Here I compute the same three statistics with only the Python standard library. No pandas and no statistics module. This shows the logic would work even if I had to read and parse the CSV by hand.


In [5]:
# HARD WAY (standard library only)

import csv

path = "NYC_Wi-Fi_Hotspot_Locations_20251108.csv"
col_name = "Latitude"   # numeric column to analyze

# Reading the CSV and collecting numeric values from the chosen column
values = []
with open(path, newline="", encoding="utf-8") as f:
    reader = csv.reader(f)
    header = next(reader)
    idx = header.index(col_name)
    for row in reader:
        try:
            values.append(float(row[idx]))
        except:
            # skip blanks or non-numeric cells
            pass

# Mean (Hardway)
n = len(values)
mean_val = sum(values) / n

# Median (Hardway)
vals_sorted = sorted(values)
mid = n // 2
if n % 2 == 1:
    median_val = vals_sorted[mid]
else:
    median_val = (vals_sorted[mid - 1] + vals_sorted[mid]) / 2

# Mode (Hardway)
counts = {}
for v in vals_sorted:
    counts[v] = counts.get(v, 0) + 1
mode_val = max(counts, key=counts.get)

# 5) Print results
print("Latitude — hard way (no pandas)")
print(f"Mean   : {mean_val:.5f}")
print(f"Median : {median_val:.5f}")
print(f"Mode   : {mode_val:.5f}")


Latitude — hard way (no pandas)
Mean   : 40.74179
Median : 40.74591
Mode   : 40.68719


## Part C: Where Hotspots Are Concentrated

Counting hotspots by borough gives a quick first view of access points across the city. I am not claiming causality; this is a fast visual sense of scale that a reader can understand without a plotting library.

**How to read the chart**
- Each `+` represents a fixed number of hotspots.
- The longest line has the most hotspots.
- The goal is a simple ranking you can read in seconds.

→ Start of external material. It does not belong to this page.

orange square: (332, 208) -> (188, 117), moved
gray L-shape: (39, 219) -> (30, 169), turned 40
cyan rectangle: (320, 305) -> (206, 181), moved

**Legend:** 1 `+` = 50 hotspots. Please note that the plus signs are scaled by dividing each borough count by 50 and rounding.


In [7]:
# Visualization 

code_to_name = {1: "Manhattan", 2: "Bronx", 3: "Brooklyn", 4: "Queens", 5: "Staten Island"}

by_boro = (
    df.assign(BoroughCode=pd.to_numeric(df["Borough"], errors="coerce"))
      .assign(Borough=lambda x: x["BoroughCode"].map(code_to_name).fillna(x["Borough"].astype(str)))
      .groupby("Borough").size().reset_index(name="Hotspots")
      .sort_values("Hotspots", ascending=False)
)

unit = 50  # 1 '+' = 50 hotspots

print("NYC Wi-Fi hotspots by borough")
print(f"(Legend: 1 '+' = {unit} hotspots)\n")

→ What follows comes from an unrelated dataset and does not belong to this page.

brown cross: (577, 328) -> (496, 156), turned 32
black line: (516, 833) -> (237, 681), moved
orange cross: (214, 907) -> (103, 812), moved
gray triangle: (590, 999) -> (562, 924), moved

for name, v in zip(by_boro["Borough"], by_boro["Hotspots"]):
    bar_len = max(1, int(round(v / unit)))
    print(f"{name:15} {'+' * bar_len}")



NYC Wi-Fi hotspots by borough
(Legend: 1 '+' = 50 hotspots)

Manhattan       +++++++++++++++++++++++++++++++++
Brooklyn        ++++++++++++++
Queens          +++++++++++
Bronx           ++++++
Staten Island   ++


### What stands out

Some interesting observations to note from this project are:

- Some boroughs have many more public Wi-Fi sites than others. The `+` chart shows that difference at a glance.
- This view is **raw counts**, not **per capita**. *Per capita* means “per person.” For example, **hotspots per 100,000 residents** = `(borough hotspot count / borough population) * 100,000`. Per capita data would have let me compare fairly across big and small boroughs if the scope of the project had been wider.
- Counts do not tell us **quality**. A hotspot might be slow, indoors, or only available during certain hours. Quantity is not the same as usable access.

**Note**
I consulted AI (ChatGPT) during drafting and coding for quick checks and suggestions especially for the 'hardway' section.